### [Page]
Archive for the ‘Broadcast’ Category

Social media sanctified by the BBC?

Tuesday, February 16th, 2010 by Jon Clements

PR Media Blog, when it comes to religion, is at the very least agnostic and certainly non-denominational.

But when the venerable institution of BBC Radio 4’s Thought for the Day talks social media, quotes Mark Zuckerberg and namechecks YouTube, we simply have to listen.

There’s no doubt that TFTD has divided opinion, with Christians championing the need for religious broadcasting while humanists and atheists urging the broadcaster to do less, if any, God at all.

But, sometimes, the chosen TFTD speaker manages to harness the zeitgeist and build a meaningful connection between faith and a modern, technological world, seemingly indifferent to the church.

Read here or listen to here what the Rev Dr David Wilkinson says about social media and the importance of relationships.

Could social media be the saviour of religion or, ultimately, become its replacement? To paraphrase Karl Marx, could social media be the new opium of the people?

### [Written request 1]
Reproduce the rows verbatim from their beginning through the line containing "Q0 = qSketchRegion(id", including both ends and omitting the pictures.

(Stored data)
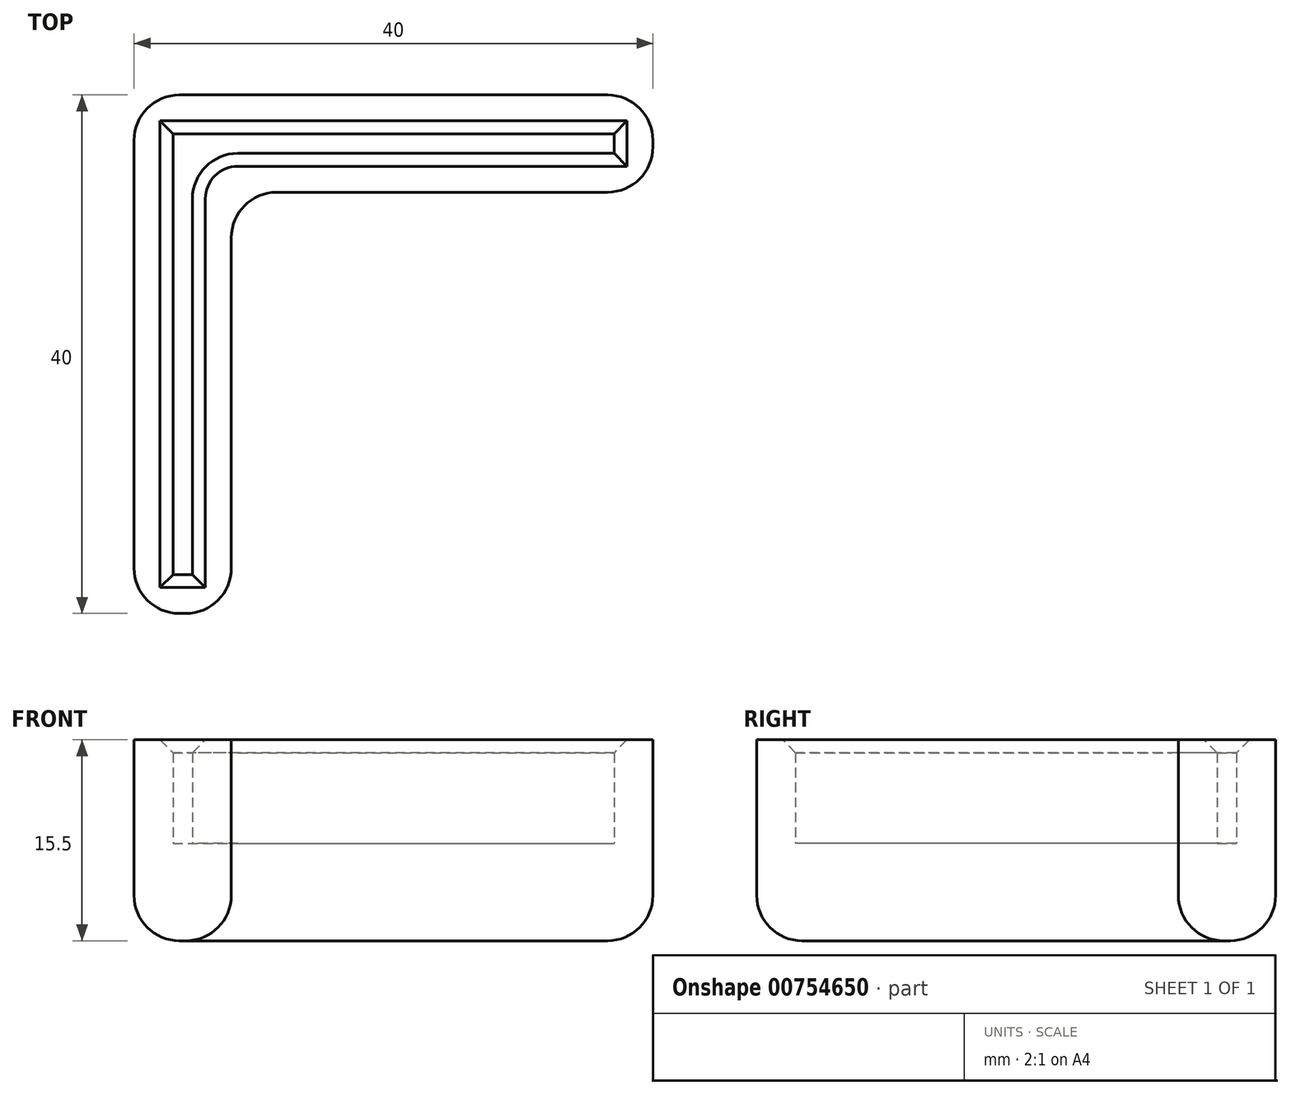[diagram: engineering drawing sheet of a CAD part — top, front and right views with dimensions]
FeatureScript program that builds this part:
annotation { "Feature Type Name" : "Feature", "Feature Type Description" : "" }
export const myFeature = defineFeature(function(context is Context, id is Id, definition is map)
    precondition{}
    {
        {
            var Q0;
            Q0=qCreatedBy(makeId("Top.planeOp"),FACE);
            var sketch = newSketch(context, id + "F0", { "sketchPlane" : qUnion([Q0])});
            skLineSegment(sketch, "E0.bottom", {"start": v(1.5, -1.5) * mm, "end": v(34, -1.5) * mm});
            skLineSegment(sketch, "E0.top", {"start": v(0, 0) * mm, "end": v(34, 0) * mm});
            skLineSegment(sketch, "E0.left", {"start": v(0, -1.5) * mm, "end": v(0, 0) * mm});
            skLineSegment(sketch, "E0.right", {"start": v(34, -1.5) * mm, "end": v(34, 0) * mm});
            skLineSegment(sketch, "E1.bottom", {"start": v(0, 0) * mm, "end": v(1.5, 0) * mm});
            skLineSegment(sketch, "E1.top", {"start": v(0, -34) * mm, "end": v(1.5, -34) * mm});
            skLineSegment(sketch, "E1.left", {"start": v(0, 0) * mm, "end": v(0, -34) * mm});
            skLineSegment(sketch, "E1.right", {"start": v(1.5, -1.5) * mm, "end": v(1.5, -34) * mm});
            skLineSegment(sketch, "E2.0", {"start": v(4.5, -4.5) * mm, "end": v(37, -4.5) * mm});
            skLineSegment(sketch, "E2.1", {"start": v(-3, 3) * mm, "end": v(37, 3) * mm});
            skLineSegment(sketch, "E2.2", {"start": v(-3, 3) * mm, "end": v(-3, -37) * mm});
            skLineSegment(sketch, "E2.3", {"start": v(37, -4.5) * mm, "end": v(37, 3) * mm});
            skLineSegment(sketch, "E2.4", {"start": v(-3, -37) * mm, "end": v(4.5, -37) * mm});
            skLineSegment(sketch, "E2.5", {"start": v(4.5, -4.5) * mm, "end": v(4.5, -37) * mm});
            skSolve(sketch);
        }
        {
            var Q0;
            Q0 = qSketchRegion(id + "F0", true);
            extrude(context, id + "F1", {"entities" : qUnion([Q0]), "depth" : 8 * mm, "offsetDistance" : 25 * mm});
        }
        {
            var Q0;
            Q0=makeQuery(id+"F0.imprint","IMPRINT",FACE,{"disambiguationData":[TD([[makeQuery(id+"F0.imprint","IMPRINT",EDGE,{"derivedFrom":sQuery(id+"F0.wireOp",EDGE,"E0.bottom")}),1.0]])]});
            var Q1;
            Q1=makeQuery(id+"F0.imprint","IMPRINT",FACE,{"disambiguationData":[TD([[makeQuery(id+"F0.imprint","IMPRINT",EDGE,{"derivedFrom":sQuery(id+"F0.wireOp",EDGE,"E0.bottom")}),-1.0]])]});
            extrude(context, id + "F2", {"entities" : qUnion([Q0, Q1]), "operationType" : NewBodyOperationType.ADD, "oppositeDirection" : true, "depth" : 7.5 * mm, "offsetDistance" : 25 * mm});
        }
        {
            var Q0;
            Q0=makeQuery(id+"F2.opExtrude","CAP_EDGE",EDGE,{"disambiguationData":[OSD([sQuery(id+"F0.wireOp",EDGE,"E2.0")])],"isStart":false});
            var Q1;
            Q1=makeQuery(id+"F2.opExtrude","CAP_EDGE",EDGE,{"disambiguationData":[OSD([sQuery(id+"F0.wireOp",EDGE,"E2.5")])],"isStart":false});
            var Q2;
            Q2=makeQuery(id+"F2.opExtrude","CAP_EDGE",EDGE,{"disambiguationData":[OSD([sQuery(id+"F0.wireOp",EDGE,"E2.1")])],"isStart":false});
            var Q3;
            Q3=makeQuery(id+"F2.opExtrude","CAP_EDGE",EDGE,{"disambiguationData":[OSD([sQuery(id+"F0.wireOp",EDGE,"E2.2")])],"isStart":false});
            var Q4;
            {var subQ0=sQuery(id+"F0.wireOp",EDGE,"E2.5");var subQ1=sQuery(id+"F0.wireOp",EDGE,"E2.0");Q4=makeQuery(id+"F2.boolean.opBoolean","MERGE",EDGE,{"derivedFrom":[makeQuery(id+"F1.opExtrude","SWEPT_EDGE",EDGE,{"disambiguationData":[OSD([subQ1,subQ0])]}),makeQuery(id+"F2.opExtrude","SWEPT_EDGE",EDGE,{"disambiguationData":[OSD([subQ1,subQ0])]})]});}
            var Q5;
            {var subQ0=sQuery(id+"F0.wireOp",EDGE,"E2.2");var subQ1=sQuery(id+"F0.wireOp",EDGE,"E2.1");Q5=makeQuery(id+"F2.boolean.opBoolean","MERGE",EDGE,{"derivedFrom":[makeQuery(id+"F1.opExtrude","SWEPT_EDGE",EDGE,{"disambiguationData":[OSD([subQ1,subQ0])]}),makeQuery(id+"F2.opExtrude","SWEPT_EDGE",EDGE,{"disambiguationData":[OSD([subQ1,subQ0])]})]});}
            var Q6;
            Q6=makeQuery(id+"F2.opExtrude","CAP_EDGE",EDGE,{"disambiguationData":[OSD([sQuery(id+"F0.wireOp",EDGE,"E2.4")])],"isStart":false});
            var Q7;
            Q7=makeQuery(id+"F2.opExtrude","CAP_EDGE",EDGE,{"disambiguationData":[OSD([sQuery(id+"F0.wireOp",EDGE,"E2.3")])],"isStart":false});
            var Q8;
            {var subQ0=sQuery(id+"F0.wireOp",EDGE,"E2.5");var subQ1=sQuery(id+"F0.wireOp",EDGE,"E2.4");Q8=makeQuery(id+"F2.boolean.opBoolean","MERGE",EDGE,{"derivedFrom":[makeQuery(id+"F1.opExtrude","SWEPT_EDGE",EDGE,{"disambiguationData":[OSD([subQ1,subQ0])]}),makeQuery(id+"F2.opExtrude","SWEPT_EDGE",EDGE,{"disambiguationData":[OSD([subQ1,subQ0])]})]});}
            var Q9;
            {var subQ0=sQuery(id+"F0.wireOp",EDGE,"E2.4");var subQ1=sQuery(id+"F0.wireOp",EDGE,"E2.2");Q9=makeQuery(id+"F2.boolean.opBoolean","MERGE",EDGE,{"derivedFrom":[makeQuery(id+"F1.opExtrude","SWEPT_EDGE",EDGE,{"disambiguationData":[OSD([subQ1,subQ0])]}),makeQuery(id+"F2.opExtrude","SWEPT_EDGE",EDGE,{"disambiguationData":[OSD([subQ1,subQ0])]})]});}
            var Q10;
            {var subQ0=sQuery(id+"F0.wireOp",EDGE,"E2.3");var subQ1=sQuery(id+"F0.wireOp",EDGE,"E2.0");Q10=makeQuery(id+"F2.boolean.opBoolean","MERGE",EDGE,{"derivedFrom":[makeQuery(id+"F1.opExtrude","SWEPT_EDGE",EDGE,{"disambiguationData":[OSD([subQ1,subQ0])]}),makeQuery(id+"F2.opExtrude","SWEPT_EDGE",EDGE,{"disambiguationData":[OSD([subQ1,subQ0])]})]});}
            var Q11;
            {var subQ0=sQuery(id+"F0.wireOp",EDGE,"E2.3");var subQ1=sQuery(id+"F0.wireOp",EDGE,"E2.1");Q11=makeQuery(id+"F2.boolean.opBoolean","MERGE",EDGE,{"derivedFrom":[makeQuery(id+"F1.opExtrude","SWEPT_EDGE",EDGE,{"disambiguationData":[OSD([subQ1,subQ0])]}),makeQuery(id+"F2.opExtrude","SWEPT_EDGE",EDGE,{"disambiguationData":[OSD([subQ1,subQ0])]})]});}
            var Q12;
            Q12=makeQuery(id+"F1.opExtrude","SWEPT_EDGE",EDGE,{"disambiguationData":[OSD([sQuery(id+"F0.wireOp",EDGE,"E0.bottom"),sQuery(id+"F0.wireOp",EDGE,"E1.right")])]});
            fillet(context, id + "F3", {"entities" : qUnion([Q0, Q1, Q2, Q3, Q4, Q5, Q6, Q7, Q8, Q9, Q10, Q11, Q12]), "radius" : 3.5 * mm, "tangentPropagation" : true, "allowEdgeOverflow" : false});
        }
        {
            var Q0;
            Q0=makeQuery(id+"F1.opExtrude","CAP_EDGE",EDGE,{"disambiguationData":[OSD([sQuery(id+"F0.wireOp",EDGE,"E1.left")])],"isStart":false});
            var Q1;
            {var subQ0=sQuery(id+"F0.wireOp",EDGE,"E1.right");var subQ1=sQuery(id+"F0.wireOp",EDGE,"E0.bottom");Q1=makeQuery(id+"F3.opFillet","BLEND_EDGE",EDGE,{"blendedFrom":[makeQuery(id+"F1.opExtrude","SWEPT_EDGE",EDGE,{"disambiguationData":[OSD([subQ1,subQ0])]}),makeQuery(id+"F1.opExtrude","CAP_FACE",FACE,{"disambiguationData":[OSD([subQ1,sQuery(id+"F0.wireOp",EDGE,"E0.top"),sQuery(id+"F0.wireOp",EDGE,"E0.right"),sQuery(id+"F0.wireOp",EDGE,"E1.bottom"),sQuery(id+"F0.wireOp",EDGE,"E1.top"),sQuery(id+"F0.wireOp",EDGE,"E1.left"),subQ0,sQuery(id+"F0.wireOp",EDGE,"E2.0"),sQuery(id+"F0.wireOp",EDGE,"E2.1"),sQuery(id+"F0.wireOp",EDGE,"E2.2"),sQuery(id+"F0.wireOp",EDGE,"E2.3"),sQuery(id+"F0.wireOp",EDGE,"E2.4"),sQuery(id+"F0.wireOp",EDGE,"E2.5")])],"isStart":false})],"blendedInto":[makeQuery(id+"F1.opExtrude","CAP_FACE",FACE,{"disambiguationData":[OSD([subQ1,sQuery(id+"F0.wireOp",EDGE,"E0.top"),sQuery(id+"F0.wireOp",EDGE,"E0.right"),sQuery(id+"F0.wireOp",EDGE,"E1.bottom"),sQuery(id+"F0.wireOp",EDGE,"E1.top"),sQuery(id+"F0.wireOp",EDGE,"E1.left"),subQ0,sQuery(id+"F0.wireOp",EDGE,"E2.0"),sQuery(id+"F0.wireOp",EDGE,"E2.1"),sQuery(id+"F0.wireOp",EDGE,"E2.2"),sQuery(id+"F0.wireOp",EDGE,"E2.3"),sQuery(id+"F0.wireOp",EDGE,"E2.4"),sQuery(id+"F0.wireOp",EDGE,"E2.5")])],"isStart":false})]});}
            var Q2;
            Q2=makeQuery(id+"F1.opExtrude","CAP_EDGE",EDGE,{"disambiguationData":[OSD([sQuery(id+"F0.wireOp",EDGE,"E0.top"),sQuery(id+"F0.wireOp",EDGE,"E1.bottom")])],"isStart":false});
            var Q3;
            Q3=makeQuery(id+"F1.opExtrude","CAP_EDGE",EDGE,{"disambiguationData":[OSD([sQuery(id+"F0.wireOp",EDGE,"E1.top")])],"isStart":false});
            var Q4;
            Q4=makeQuery(id+"F1.opExtrude","CAP_EDGE",EDGE,{"disambiguationData":[OSD([sQuery(id+"F0.wireOp",EDGE,"E0.right")])],"isStart":false});
            chamfer(context, id + "F4", {"entities" : qUnion([Q0, Q1, Q2, Q3, Q4]), "width" : 1 * mm, "tangentPropagation" : true});
        }
    });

### [Written request 2]
Answer the following questions about the blog post:
(a) On what date was the post published?
(b) Who is the Thought for the Day speaker whose remarks on social media the post recommends?
(c) Which thinker does the post paraphrase in its closing question?

### [Task response 1]
[diagram: engineering drawing sheet of a CAD part — top, front and right views with dimensions]
FeatureScript program that builds this part:
annotation { "Feature Type Name" : "Feature", "Feature Type Description" : "" }
export const myFeature = defineFeature(function(context is Context, id is Id, definition is map)
    precondition{}
    {
        {
            var Q0;
            Q0=qCreatedBy(makeId("Top.planeOp"),FACE);
            var sketch = newSketch(context, id + "F0", { "sketchPlane" : qUnion([Q0])});
            skLineSegment(sketch, "E0.bottom", {"start": v(1.5, -1.5) * mm, "end": v(34, -1.5) * mm});
            skLineSegment(sketch, "E0.top", {"start": v(0, 0) * mm, "end": v(34, 0) * mm});
            skLineSegment(sketch, "E0.left", {"start": v(0, -1.5) * mm, "end": v(0, 0) * mm});
            skLineSegment(sketch, "E0.right", {"start": v(34, -1.5) * mm, "end": v(34, 0) * mm});
            skLineSegment(sketch, "E1.bottom", {"start": v(0, 0) * mm, "end": v(1.5, 0) * mm});
            skLineSegment(sketch, "E1.top", {"start": v(0, -34) * mm, "end": v(1.5, -34) * mm});
            skLineSegment(sketch, "E1.left", {"start": v(0, 0) * mm, "end": v(0, -34) * mm});
            skLineSegment(sketch, "E1.right", {"start": v(1.5, -1.5) * mm, "end": v(1.5, -34) * mm});
            skLineSegment(sketch, "E2.0", {"start": v(4.5, -4.5) * mm, "end": v(37, -4.5) * mm});
            skLineSegment(sketch, "E2.1", {"start": v(-3, 3) * mm, "end": v(37, 3) * mm});
            skLineSegment(sketch, "E2.2", {"start": v(-3, 3) * mm, "end": v(-3, -37) * mm});
            skLineSegment(sketch, "E2.3", {"start": v(37, -4.5) * mm, "end": v(37, 3) * mm});
            skLineSegment(sketch, "E2.4", {"start": v(-3, -37) * mm, "end": v(4.5, -37) * mm});
            skLineSegment(sketch, "E2.5", {"start": v(4.5, -4.5) * mm, "end": v(4.5, -37) * mm});
            skSolve(sketch);
        }
        {
            var Q0;
            Q0 = qSketchRegion(id + "F0", true);

### [Task response 2]
(a) Tuesday, February 16th, 2010
(b) The Rev Dr David Wilkinson
(c) Karl Marx